Many old-school vector artists think that SVG filters are also against the spirit of a vectored format... myself included. Ask any vector purist what they think of using bitmap anything (effects, textures, etc) in a "vector" image. The reality is that most people aren't purists and are willing to compromise when it's for very useful features. I think I abuse filters more than most... simply because I'm utilizing features of a powerful tool. And if filters weren't a part of the SVG standard? If inkscape offered them, I'd still use them. SVG is just a means to an end for me. As long as things are scalable in Inkscape, my needs are met.
Oh, and Adobe's gradient meshes are in no way a priority for scalable representation in SVG... it's totally a reasonable workaround for them. I don't think that hindering the abilities of their graphics application in the name of supporting a secondary format (as far as they're concerned) would make any sense. I guess what I'm getting at... Illustrator has some great features, if they can't provide a scalable alternative with SVG, should they just refuse to export? Either way, bringing up Illustrator is pointless... their goal isn't primarily to be an SVG editor, the fact that it exports to the format is a bonus for their users.
- Unless there's some serious speed increase in the way we render
blurs etc, we should probably avoid workarounds that introduce more
I'm not suggesting that *we* render it using a blur, I'm suggesting that we represent it in the SVG using a blur. Just like when drawing spirals we're not constantly editing the nodes, we're looking at the metadata, detecting it as a spiral, editing it as such, and then putting it back out as a path.
Editing vs representation in the doc was not the issue. However, what you said, us rendering something one way in inkscape and then us making other renderers render it in a different way, is an issue.
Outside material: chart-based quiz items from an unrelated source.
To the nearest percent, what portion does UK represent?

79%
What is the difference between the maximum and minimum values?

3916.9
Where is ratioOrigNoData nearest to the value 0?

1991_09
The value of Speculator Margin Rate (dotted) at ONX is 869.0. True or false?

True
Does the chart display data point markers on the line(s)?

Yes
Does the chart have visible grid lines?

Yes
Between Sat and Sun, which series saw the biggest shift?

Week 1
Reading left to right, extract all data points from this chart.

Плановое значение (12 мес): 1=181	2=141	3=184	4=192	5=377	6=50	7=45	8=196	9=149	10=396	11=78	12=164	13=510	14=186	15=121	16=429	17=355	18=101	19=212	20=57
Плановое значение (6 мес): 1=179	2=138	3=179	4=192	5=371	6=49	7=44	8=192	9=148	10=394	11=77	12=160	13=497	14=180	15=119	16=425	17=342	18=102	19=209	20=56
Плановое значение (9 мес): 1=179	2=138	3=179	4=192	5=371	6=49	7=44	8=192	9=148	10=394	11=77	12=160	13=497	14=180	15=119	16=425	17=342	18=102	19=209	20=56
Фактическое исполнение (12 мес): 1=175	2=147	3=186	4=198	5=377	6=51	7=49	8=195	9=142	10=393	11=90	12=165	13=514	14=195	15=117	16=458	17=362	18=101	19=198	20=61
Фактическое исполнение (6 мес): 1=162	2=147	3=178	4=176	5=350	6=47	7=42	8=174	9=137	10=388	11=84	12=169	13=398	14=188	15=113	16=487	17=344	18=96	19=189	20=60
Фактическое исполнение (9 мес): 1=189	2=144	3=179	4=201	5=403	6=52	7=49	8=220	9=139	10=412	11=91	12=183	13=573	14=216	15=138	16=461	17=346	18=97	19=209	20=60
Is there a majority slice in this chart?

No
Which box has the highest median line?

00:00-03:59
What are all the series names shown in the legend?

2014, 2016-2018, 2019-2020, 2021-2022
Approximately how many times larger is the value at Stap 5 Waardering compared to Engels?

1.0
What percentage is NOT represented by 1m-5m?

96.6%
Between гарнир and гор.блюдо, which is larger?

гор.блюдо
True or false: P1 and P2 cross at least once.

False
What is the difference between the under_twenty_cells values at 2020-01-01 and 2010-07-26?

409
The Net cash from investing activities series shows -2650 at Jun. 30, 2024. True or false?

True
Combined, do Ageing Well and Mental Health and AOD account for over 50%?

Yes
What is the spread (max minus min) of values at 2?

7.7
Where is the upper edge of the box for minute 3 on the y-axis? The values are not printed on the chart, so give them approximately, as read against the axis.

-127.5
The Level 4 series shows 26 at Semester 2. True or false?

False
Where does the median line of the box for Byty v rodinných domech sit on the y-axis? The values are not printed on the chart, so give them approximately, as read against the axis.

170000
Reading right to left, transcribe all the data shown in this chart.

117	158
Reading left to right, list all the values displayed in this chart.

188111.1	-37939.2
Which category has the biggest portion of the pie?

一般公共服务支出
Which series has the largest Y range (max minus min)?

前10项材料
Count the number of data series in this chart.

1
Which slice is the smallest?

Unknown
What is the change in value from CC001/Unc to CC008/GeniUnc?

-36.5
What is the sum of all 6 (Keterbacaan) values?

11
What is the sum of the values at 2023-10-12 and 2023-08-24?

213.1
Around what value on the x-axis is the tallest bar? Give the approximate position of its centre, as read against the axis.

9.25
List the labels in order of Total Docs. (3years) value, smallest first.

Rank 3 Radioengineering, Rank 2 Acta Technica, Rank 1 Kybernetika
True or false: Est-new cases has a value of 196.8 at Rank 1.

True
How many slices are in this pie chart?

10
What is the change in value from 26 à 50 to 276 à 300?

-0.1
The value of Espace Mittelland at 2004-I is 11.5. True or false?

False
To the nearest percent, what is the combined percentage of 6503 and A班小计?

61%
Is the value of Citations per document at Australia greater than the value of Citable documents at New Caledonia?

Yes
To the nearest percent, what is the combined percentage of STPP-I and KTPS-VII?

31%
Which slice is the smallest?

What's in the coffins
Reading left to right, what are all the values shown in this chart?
I would think that it looking the same in different renderers would be a higher priority.
I would also think it would be nice of us to be considerate to our users, especially if we are going to abuse blur. Do we then put a nag screen saying "You used feature X, we have blurred the heck out of A, B, and C for the benefit of scalability in other renderers, so expect the app you open this in to be unresponsive for a couple minutes... oh and it may not look the same as it did in inkscape anyway"? Yes, it's exaggerated... but without such a nag, our bug tracker would implode from the weight of the reports of us producing SVGs that lock up every other app that opens them.
Again, I don't think anyone is saying a bitmap workaround would be optimal. So I think that we're all wasting time and energy agreeing on the fundamentals.
As for user expectations, let's say we have groups A and B... A wants the best and most capable vector graphics app, B wants an SVG editor. The question is do we implement features in a wonky way (meaning comparable features for every other vector app look significantly different) for the sake of scalability in other renderers? Do we refuse to implement features because there's no scalable solution for SVG? Or, do we make a compromise and allow things to behave and look right in Inkscape, and limit the scalability of the output but keep it compliant? To me, the last one is the best solution if there would be a big enough benefit to the user (and users that don't want to use the features for religious reasons don't have to).